I tempi di attivazione sono stati determinati per ogni pixel e le mappe isocronali dei tempi di attivazione sono state tracciate dalla tensione condizionata e dalle tracce di calcio. I vettori di velocità di conduzione sono stati calcolati utilizzando i tempi di attivazione e la risoluzione inter-pixel nota. La costante di decadimento transitorio del calcio è stata misurata adattando un polinomio alla porzione in decomposizione delle tracce di calcio.

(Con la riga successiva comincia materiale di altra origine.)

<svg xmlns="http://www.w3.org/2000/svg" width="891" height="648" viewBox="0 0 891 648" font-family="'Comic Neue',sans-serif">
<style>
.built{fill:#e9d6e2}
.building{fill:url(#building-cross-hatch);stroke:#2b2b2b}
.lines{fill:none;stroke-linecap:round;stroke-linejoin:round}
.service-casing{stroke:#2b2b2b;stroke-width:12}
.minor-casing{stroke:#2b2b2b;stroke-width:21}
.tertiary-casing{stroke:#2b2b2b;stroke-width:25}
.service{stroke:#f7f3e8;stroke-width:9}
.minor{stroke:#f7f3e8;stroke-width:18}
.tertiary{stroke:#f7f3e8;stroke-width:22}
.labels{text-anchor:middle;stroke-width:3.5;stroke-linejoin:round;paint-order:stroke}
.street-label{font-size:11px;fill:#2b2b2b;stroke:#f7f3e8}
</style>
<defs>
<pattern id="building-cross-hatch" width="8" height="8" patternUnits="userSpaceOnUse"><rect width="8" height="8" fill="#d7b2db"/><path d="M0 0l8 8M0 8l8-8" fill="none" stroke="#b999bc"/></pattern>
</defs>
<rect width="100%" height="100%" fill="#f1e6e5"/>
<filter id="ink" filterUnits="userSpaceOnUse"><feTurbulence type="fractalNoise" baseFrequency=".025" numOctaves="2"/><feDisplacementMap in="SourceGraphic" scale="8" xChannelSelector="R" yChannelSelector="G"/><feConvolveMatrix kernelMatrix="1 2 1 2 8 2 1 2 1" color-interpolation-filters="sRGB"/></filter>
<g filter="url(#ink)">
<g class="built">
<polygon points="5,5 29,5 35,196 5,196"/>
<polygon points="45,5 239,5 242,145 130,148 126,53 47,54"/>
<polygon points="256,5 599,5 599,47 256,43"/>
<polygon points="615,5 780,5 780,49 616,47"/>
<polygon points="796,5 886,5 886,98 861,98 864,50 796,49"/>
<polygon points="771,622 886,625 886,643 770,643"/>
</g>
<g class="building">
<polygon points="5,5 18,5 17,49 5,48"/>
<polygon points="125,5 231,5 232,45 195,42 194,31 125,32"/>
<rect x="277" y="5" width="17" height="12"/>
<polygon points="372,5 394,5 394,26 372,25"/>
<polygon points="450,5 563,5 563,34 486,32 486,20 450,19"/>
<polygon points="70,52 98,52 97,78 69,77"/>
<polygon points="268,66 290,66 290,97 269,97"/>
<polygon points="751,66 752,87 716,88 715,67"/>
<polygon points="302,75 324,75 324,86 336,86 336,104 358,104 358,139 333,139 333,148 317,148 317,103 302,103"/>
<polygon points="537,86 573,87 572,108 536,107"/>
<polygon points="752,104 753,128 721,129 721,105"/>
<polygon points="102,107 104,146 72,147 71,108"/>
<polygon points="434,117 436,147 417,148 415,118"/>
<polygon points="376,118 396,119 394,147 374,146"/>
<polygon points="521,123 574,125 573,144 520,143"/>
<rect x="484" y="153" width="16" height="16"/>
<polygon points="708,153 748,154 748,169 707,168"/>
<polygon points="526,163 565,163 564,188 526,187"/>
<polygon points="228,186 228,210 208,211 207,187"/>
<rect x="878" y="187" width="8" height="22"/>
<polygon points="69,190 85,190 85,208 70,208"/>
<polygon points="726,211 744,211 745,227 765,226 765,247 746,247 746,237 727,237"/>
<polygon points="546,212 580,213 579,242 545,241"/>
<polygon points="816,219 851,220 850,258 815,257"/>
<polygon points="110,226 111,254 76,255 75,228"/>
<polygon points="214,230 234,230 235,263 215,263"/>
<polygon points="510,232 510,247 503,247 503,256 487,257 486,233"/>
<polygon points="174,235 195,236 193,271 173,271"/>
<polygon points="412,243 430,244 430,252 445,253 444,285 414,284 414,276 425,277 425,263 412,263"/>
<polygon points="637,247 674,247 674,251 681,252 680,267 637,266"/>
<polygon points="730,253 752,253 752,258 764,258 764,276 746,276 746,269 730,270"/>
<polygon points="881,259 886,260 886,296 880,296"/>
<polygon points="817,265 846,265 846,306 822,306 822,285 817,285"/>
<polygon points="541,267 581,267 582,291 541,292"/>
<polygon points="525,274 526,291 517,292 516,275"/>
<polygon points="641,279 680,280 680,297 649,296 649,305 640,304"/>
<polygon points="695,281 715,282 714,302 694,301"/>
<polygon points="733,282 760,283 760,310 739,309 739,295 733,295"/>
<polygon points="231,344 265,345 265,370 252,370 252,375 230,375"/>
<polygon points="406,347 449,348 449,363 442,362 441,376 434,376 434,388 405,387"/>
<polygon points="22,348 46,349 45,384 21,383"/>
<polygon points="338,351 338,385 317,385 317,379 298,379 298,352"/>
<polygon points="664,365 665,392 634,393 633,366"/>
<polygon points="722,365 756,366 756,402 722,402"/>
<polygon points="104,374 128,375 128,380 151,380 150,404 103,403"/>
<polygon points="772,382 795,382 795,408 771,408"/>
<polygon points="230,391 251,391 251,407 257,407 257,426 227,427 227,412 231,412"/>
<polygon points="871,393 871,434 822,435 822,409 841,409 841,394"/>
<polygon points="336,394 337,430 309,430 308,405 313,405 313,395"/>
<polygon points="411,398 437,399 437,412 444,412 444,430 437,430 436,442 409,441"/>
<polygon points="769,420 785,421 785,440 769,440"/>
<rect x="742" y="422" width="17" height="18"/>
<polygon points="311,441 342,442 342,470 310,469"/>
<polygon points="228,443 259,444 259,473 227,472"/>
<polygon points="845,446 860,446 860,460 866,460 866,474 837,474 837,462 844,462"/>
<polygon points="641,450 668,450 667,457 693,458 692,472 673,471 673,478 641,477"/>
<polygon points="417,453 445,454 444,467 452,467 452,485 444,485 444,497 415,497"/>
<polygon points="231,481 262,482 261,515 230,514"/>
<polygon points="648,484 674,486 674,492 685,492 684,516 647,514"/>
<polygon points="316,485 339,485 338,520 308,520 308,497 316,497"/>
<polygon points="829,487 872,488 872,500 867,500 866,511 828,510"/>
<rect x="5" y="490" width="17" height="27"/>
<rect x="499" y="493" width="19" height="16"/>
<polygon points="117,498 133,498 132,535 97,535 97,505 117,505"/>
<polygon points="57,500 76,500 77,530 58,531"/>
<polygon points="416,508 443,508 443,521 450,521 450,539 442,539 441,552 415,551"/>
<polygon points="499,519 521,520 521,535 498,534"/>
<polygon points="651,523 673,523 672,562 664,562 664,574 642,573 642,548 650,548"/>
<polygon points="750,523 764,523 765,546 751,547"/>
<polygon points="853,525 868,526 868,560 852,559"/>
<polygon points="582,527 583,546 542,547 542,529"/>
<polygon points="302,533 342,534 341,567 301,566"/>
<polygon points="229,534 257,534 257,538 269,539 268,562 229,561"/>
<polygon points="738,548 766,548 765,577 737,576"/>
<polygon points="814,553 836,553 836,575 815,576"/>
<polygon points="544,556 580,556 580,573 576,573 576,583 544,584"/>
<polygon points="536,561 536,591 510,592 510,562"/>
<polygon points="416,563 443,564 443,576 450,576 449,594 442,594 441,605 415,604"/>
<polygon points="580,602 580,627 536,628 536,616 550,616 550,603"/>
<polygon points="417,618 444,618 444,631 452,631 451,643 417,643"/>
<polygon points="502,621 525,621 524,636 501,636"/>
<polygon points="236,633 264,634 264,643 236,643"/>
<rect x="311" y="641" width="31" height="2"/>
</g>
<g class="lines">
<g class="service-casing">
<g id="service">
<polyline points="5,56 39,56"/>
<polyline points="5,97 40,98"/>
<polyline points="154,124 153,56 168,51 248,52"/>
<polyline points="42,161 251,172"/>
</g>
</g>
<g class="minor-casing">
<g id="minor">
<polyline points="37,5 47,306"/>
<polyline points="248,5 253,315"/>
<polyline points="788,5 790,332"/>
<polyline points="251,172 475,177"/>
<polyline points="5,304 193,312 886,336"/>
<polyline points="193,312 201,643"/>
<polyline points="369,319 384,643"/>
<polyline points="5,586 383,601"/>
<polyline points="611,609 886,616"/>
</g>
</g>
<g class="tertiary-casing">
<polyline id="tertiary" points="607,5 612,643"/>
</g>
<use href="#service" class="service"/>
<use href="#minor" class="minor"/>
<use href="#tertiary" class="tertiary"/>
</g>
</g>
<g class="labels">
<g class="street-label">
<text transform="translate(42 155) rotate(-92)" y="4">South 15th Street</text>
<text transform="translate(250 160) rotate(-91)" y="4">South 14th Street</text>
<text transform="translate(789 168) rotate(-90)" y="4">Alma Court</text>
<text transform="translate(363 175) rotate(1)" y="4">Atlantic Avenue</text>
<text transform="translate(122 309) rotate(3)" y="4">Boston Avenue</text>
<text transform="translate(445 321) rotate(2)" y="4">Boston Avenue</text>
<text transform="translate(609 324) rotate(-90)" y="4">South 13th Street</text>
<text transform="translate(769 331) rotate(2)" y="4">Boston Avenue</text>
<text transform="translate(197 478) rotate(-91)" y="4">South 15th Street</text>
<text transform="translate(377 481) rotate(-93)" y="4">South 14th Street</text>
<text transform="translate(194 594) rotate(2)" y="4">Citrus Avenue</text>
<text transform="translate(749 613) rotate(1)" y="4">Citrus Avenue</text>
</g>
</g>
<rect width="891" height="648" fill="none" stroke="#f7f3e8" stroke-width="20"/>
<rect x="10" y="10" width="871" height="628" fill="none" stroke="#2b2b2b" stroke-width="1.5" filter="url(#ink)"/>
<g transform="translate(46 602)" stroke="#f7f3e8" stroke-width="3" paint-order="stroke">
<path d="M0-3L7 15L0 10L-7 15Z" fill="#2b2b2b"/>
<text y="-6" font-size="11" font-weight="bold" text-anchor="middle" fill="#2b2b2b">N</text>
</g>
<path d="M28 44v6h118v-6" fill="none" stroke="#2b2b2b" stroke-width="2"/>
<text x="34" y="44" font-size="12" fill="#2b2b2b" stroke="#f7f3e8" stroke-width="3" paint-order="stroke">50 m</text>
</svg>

La durata potenziale d'azione e la durata transitoria del calcio sono state misurate come durata del tempo tra il tempo di attivazione e una percentuale specificata della ri-polarizzazione o rimozione del calcio dal citoplasma rispettivamente. Sono stati misurati e mappati anche i tempi di aumento delle tracce di tensione e calcio. In questa analisi rappresentativa, è stato testato l'effetto della doxorubicina sulla conduzione cardiaca, con conseguente riduzione della velocità di conduzione trasversale.
È importante assicurarsi che le fette siano in completo arresto cardioplegico per ridurre al minimo i danni al tessuto durante la procedura di affettare e ottenere fette vitali. Alla fine del protocollo, le fette possono essere congelate o fissate per la valutazione molecolare. Si possono quindi determinare le vie meccaniche coinvolte nel fenomeno elettrofisiologico di interesse.
Lo sviluppo di questo modello di fetta cardiaca umana ha permesso lo studio delle risposte ai trattamenti e alle malattie nel tessuto cardiaco umano colmando il divario tra studi animali e clinici. Quando si lavora con tessuti umani durante l'esecuzione di questa tecnica, assicurarsi di indossare i DPI appropriati e di prendere tutte le altre precauzioni di sicurezza necessarie.